A major issue is how much of this extended lifespan will be spent in a state of good health and still able to live independently. That will require some major breakthrough to delay aging, and possibly to some extent reverse it as well. .


The same question for everyone whose jobs have been automated away, yes? No a priori reason that it impacts them with their experience more than a youngun.

The point is that society as a whole is already having problems with job losses through automation, and having a large section of society still of working age - or in need of an income - means that either there will be massive unemployment and underemployment, or else many jobs are created to keep people usefully busy.

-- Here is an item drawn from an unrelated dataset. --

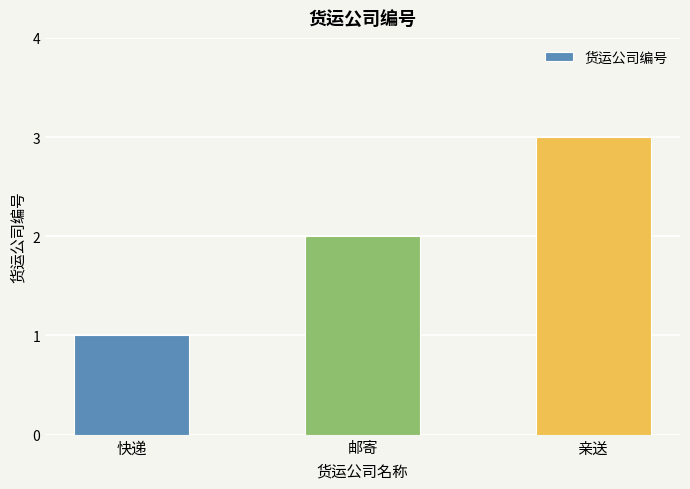

Which category has the lowest value across all series?

快递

Both are in effect the same thing, putting people onto welfare.

Facts not in evidence for that “long memories” claim. We “remember” what the news cycle reminds us of for as long as it is of interest and no recall.

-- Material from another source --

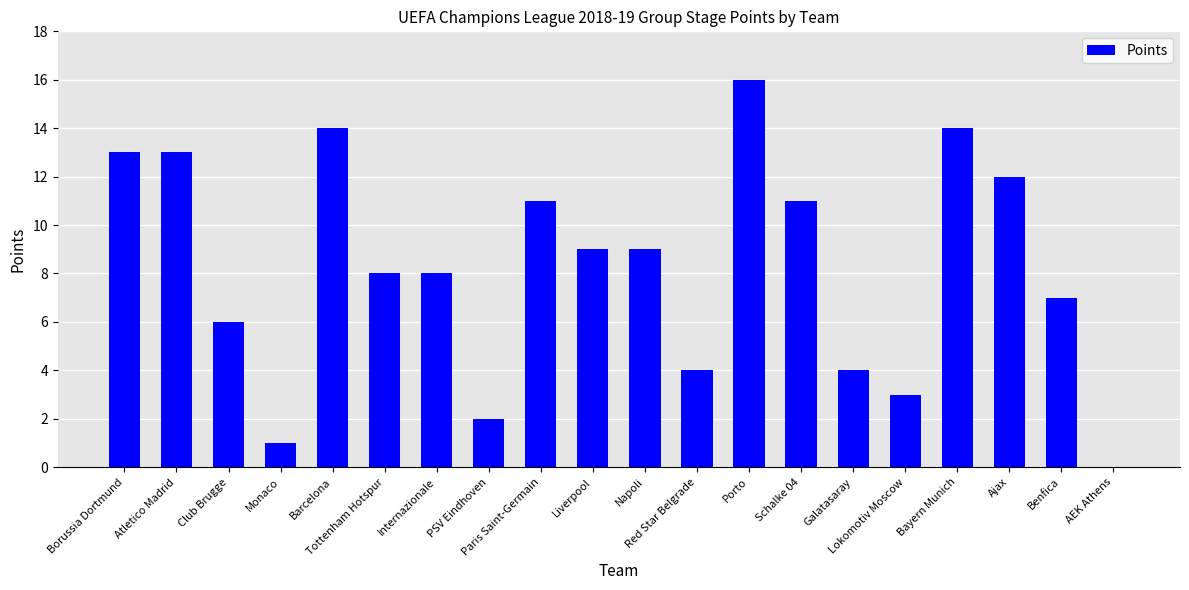

True or false: the data shows 9 at Liverpool.

True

You are too dismissive. That applies to some, but not all.


We probably have a somewhat finite need for lawyers (or consultants, or plumbers, or chefs, or whatever), and if many people are working for 80 years (i.e., about age 20 to about age 100) instead of 40 or 45, as they are today, we’d be more-or-less doubling the pool of workers. I’m not convinced that there would be enough job positions to keep them all employed.

Agreed. Given that the new breed of super-oldies might be a little fragile, I would expect them to take up knowledge-related or people-related jobs, much as some pensioners do now. But again there is the issue of having an assured income, whether a s a form of welfare, an earned pension, or heavily subsidized jobs in something like day care, for example.

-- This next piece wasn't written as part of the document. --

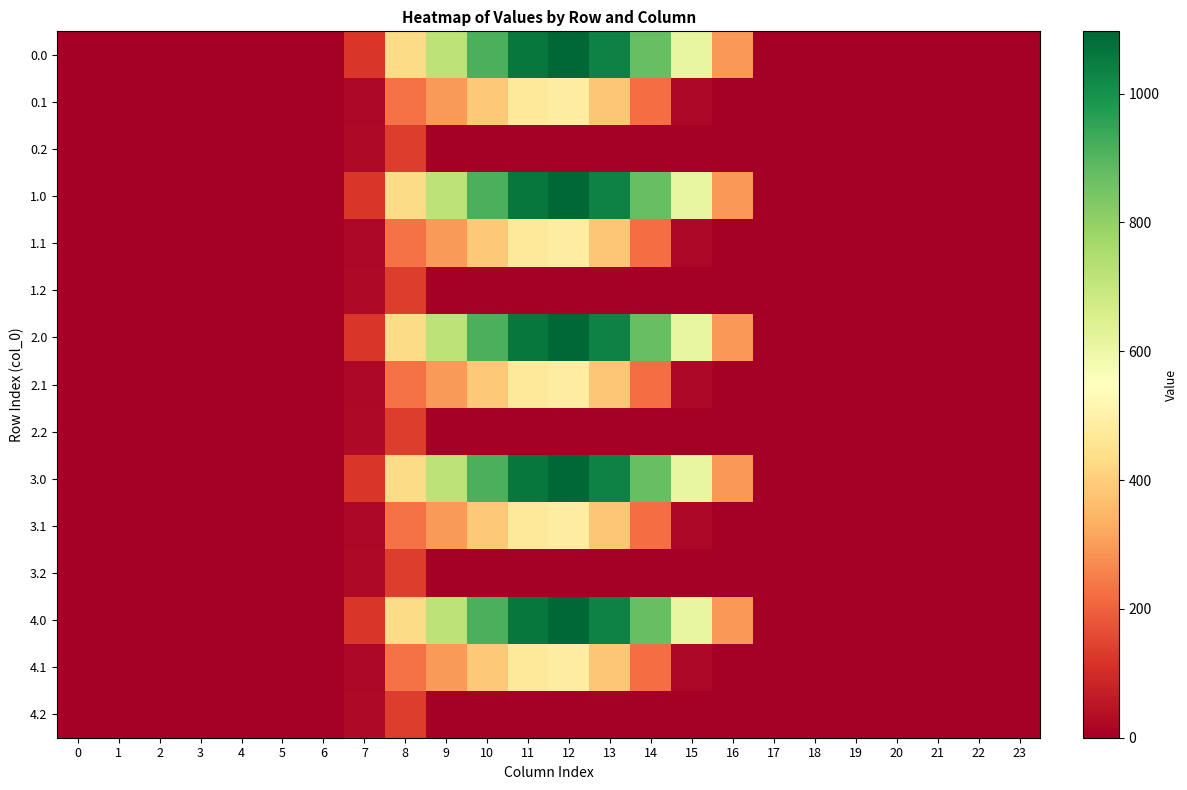

At which category is the sum across all series the highest?

12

Maybe not the proximate cause, but the theory goes that many of the proximate causes are all manifestations of the aging process and that slowing down that clock (best means currently by regular exercise, good nutritional habits, and good social interconnectedness) decreases morbidity and mortality from the whole batch.

@Brayne_Dead we have had other threads on the alleged future unemployment crises due to automation. It is at least a debatable prediction and when made in the past has been wrong over time. This time could be different but have not seen it yet. Somehow new jobs happen so far.

As to my being dismissive - it is what I see. Memory is not so long and attention spans are short. There is a recency bias in any case.

Assuming folks are vigorous up to the last 10-15 years as they are now, you’d also be doubling the number of consumer-years to offset all those additional worker-years.

The book makes the point that progress is made - not by the old guard changing their mind - but by expiring. New ideas in physics or voting rights may have been less likely to be adopted by the older generation. Probably true. Probably also a stereotype. Plenty of elderly folks are technologically competent. The average age of CEOs has increased by five years, at least according to the book. Is this really true? I don’t know.

Perhaps. I’ve seen a patient who was 110 though, and could verify it. I was once at an emergency conference, and the speaker asked the crowd who was their oldest patient and what did you do? It was a lecture on the greatly increased risks the elderly sometimes face, so threshold for admission should be low. (I don’t fully agree.) ER docs are biased since they see all the sick old people, but a sizeable percentage rarely or never need a hospital. In any case, this person was basically well, sharp and humorous. She got sent home.

You would think so, but somehow we keep coming up with random bullshit for people to do. A “career” or “job” might look very different in 20, 50, 100 years.

I mean think about how stupid my job is. Basically my job is just to “project manage” a bunch of technical experts for some client so they can build some corporate software that will pretty much replace the client’s job anyway.

There are always more jobs. It’s not like we have perfect infrastructure. And more people means more providers.are needed, of anything. More innovation creates new opportunities.